La mondialisation conduit à une marginalisation sans cesse croissante de la plupart des pays en développement. Les inégalités entre le Nord et le Sud continuent de croître de manière préoccupante : à l’échelle planétaire, les 1% les plus riches disposent d’un revenu cumulé égal à celui des 57% les plus pauvres. Le revenu cumulé des 10% d’habitants les plus riches des Etats-Unis - environ 25 millions de personnes - dépasse celui des 43% les plus pauvres de l’ensemble du monde - quelque 2 milliards d’individus. 5% des habitants de la planète se partagent 75% du revenu mondial.

 

L'écart entre les nantis et les démunis, entre les détenteurs du savoir et ceux qui n'y ont pas accès, se creuse. 80% de la population planétaire – soit plus de 4 milliards et demi d'individus – n'ont pas accès aux moyens de télécommunication de base. L’innovation répond aux pressions du marché et non aux besoins des pauvres dont le pouvoir d’achat est trop faible. Les activités de recherche et développement, le personnel scientifique et les moyens financiers sont concentrés dans les pays riches. Ils sont canalisés par les multinationales qui s’attachent d’elles-mêmes à satisfaire la demande d’un marché mondial dominé par les consommateurs à haut revenu. 91% des brevets sont délivrés dans les pays de l’OCDE.

 

Les entreprises transnationales ont un pouvoir considérable et, par conséquent, des responsabilités nouvelles. Le commerce mondial est réalisé à 70% par 500 entreprises. Par ailleurs, 1% des entreprises de la planète effectue la moitié des investissements directs à l’étranger.

L’existence de la pauvreté à une très large échelle sur notre planète est un des défis majeurs auquel nous sommes confrontés.

===============

## [Exercice proposé 1]
D'après l'extrait sur la mondialisation, pourquoi l'innovation ne répond-elle pas aux besoins des pauvres ? Répondez en une à trois phrases.
## [Exercice proposé 2]
Dans l'extrait sur la mondialisation, pouvez-vous transformer en liste le paragraphe qui commence par « Les entreprises transnationales ont un pouvoir considérable » sans perdre ses faits essentiels ?
## [Exercice proposé 3]
Poursuivez l'extrait sur la mondialisation à partir de sa dernière phrase.

## [Données sources]
===============

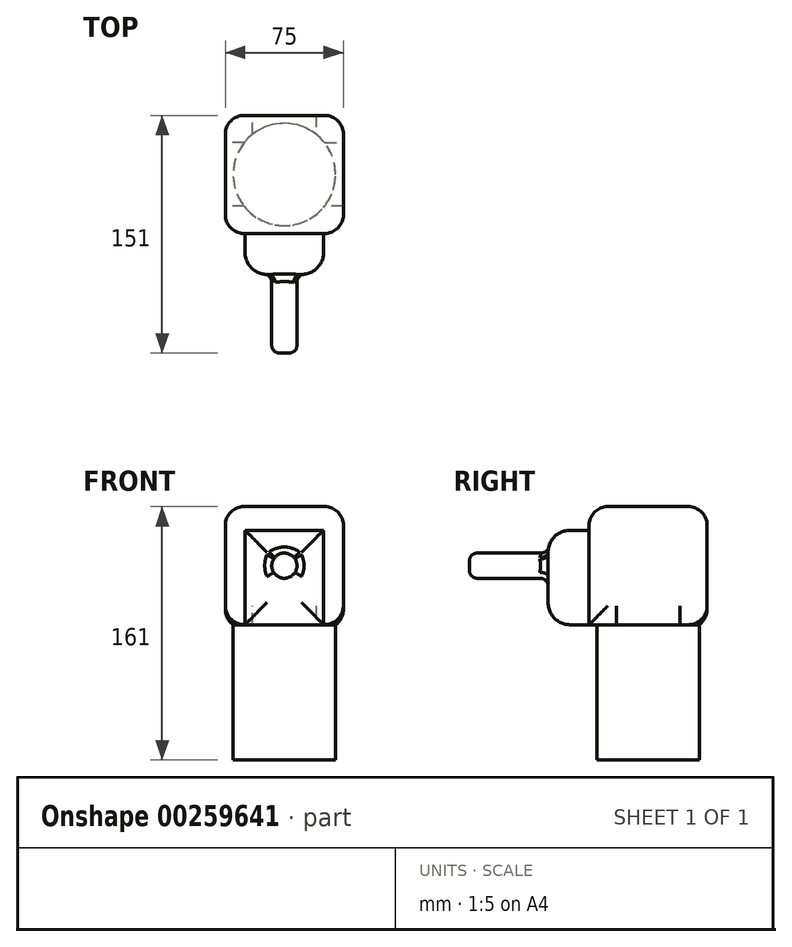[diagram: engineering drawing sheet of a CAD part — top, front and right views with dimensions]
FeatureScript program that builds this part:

===============

## [Réponse correcte 1]
Parce que le pouvoir d'achat des pauvres est trop faible : l'innovation répond aux pressions du marché, et non à leurs besoins. La recherche et développement, le personnel scientifique et les moyens financiers sont concentrés dans les pays riches. Ils sont canalisés par des multinationales qui cherchent à satisfaire un marché mondial dominé par les consommateurs à haut revenu.

## [Réponse correcte 2]
- Les entreprises transnationales ont un pouvoir considérable, donc des responsabilités nouvelles.
- 500 entreprises réalisent 70 % du commerce mondial.
- 1 % des entreprises de la planète effectue la moitié des investissements directs à l'étranger.

## [Réponse correcte 3]
 

Les rassemblements de Seattle, de Göteborg, de Gênes et de Porto Alegre ont réuni un nombre considérable de mouvements sociaux, de syndicats, d’ONG, de groupes écologiques, d’associations de femmes, de défenseurs des droits de l’homme. Loin de s’opposer à la mondialisation ceux-ci revendiquent un ordre mondial plus juste, une mondialisation qui serve aussi les intérêts des pauvres et des laissés-pour-compte. Tous ces groupes s’appuient sur Internet pour s’organiser et se concerter. Je vois dans toutes ces manifestations un engagement accru en faveur de plus de justice dans le monde. Certains de leurs  propos et de leurs propositions rejoignent l’analyse et les idées que je me suis permis d’avancer dans le passé et que je voudrais préciser. Il s’agit de savoir de quelle manière nous pourrons humaniser la mondialisation et comment nous pourrions contribuer à créer un ordre mondial plus responsable, plus équitable et plus bénéfique aux plus pauvres.  

 

Ensemble avec nos partenaires, nous n’avons pas attendu les événements tragiques du 11 septembre - que rien ne saurait justifier - pour nous rendre compte de la nécessité d’introduire des changements structurels profonds sur notre planète. Mais il n’en est pas moins sûr que ces événements ont suscité dans nos opinions publiques une conscience plus aiguë de l’interdépendance entre pays industrialisés et pays en développement et du fait que notre partenariat avec les pays en développement peut aussi influer sur notre sécurité. Les questions liées à  la mondialisation deviennent les questions de chaque citoyen. L’heure est peut être propice pour réserver une importance nouvelle à la politique de coopération au développement.

Comment humaniser la mondialisation : la responsabilité de l’UE et de ses Etats membres

 

Face aux constats qui précèdent, nous - Union européenne et  Etats membres - qui fournissons plus de 50% de l’Aide publique au développement, avons une responsabilité considérable à assumer.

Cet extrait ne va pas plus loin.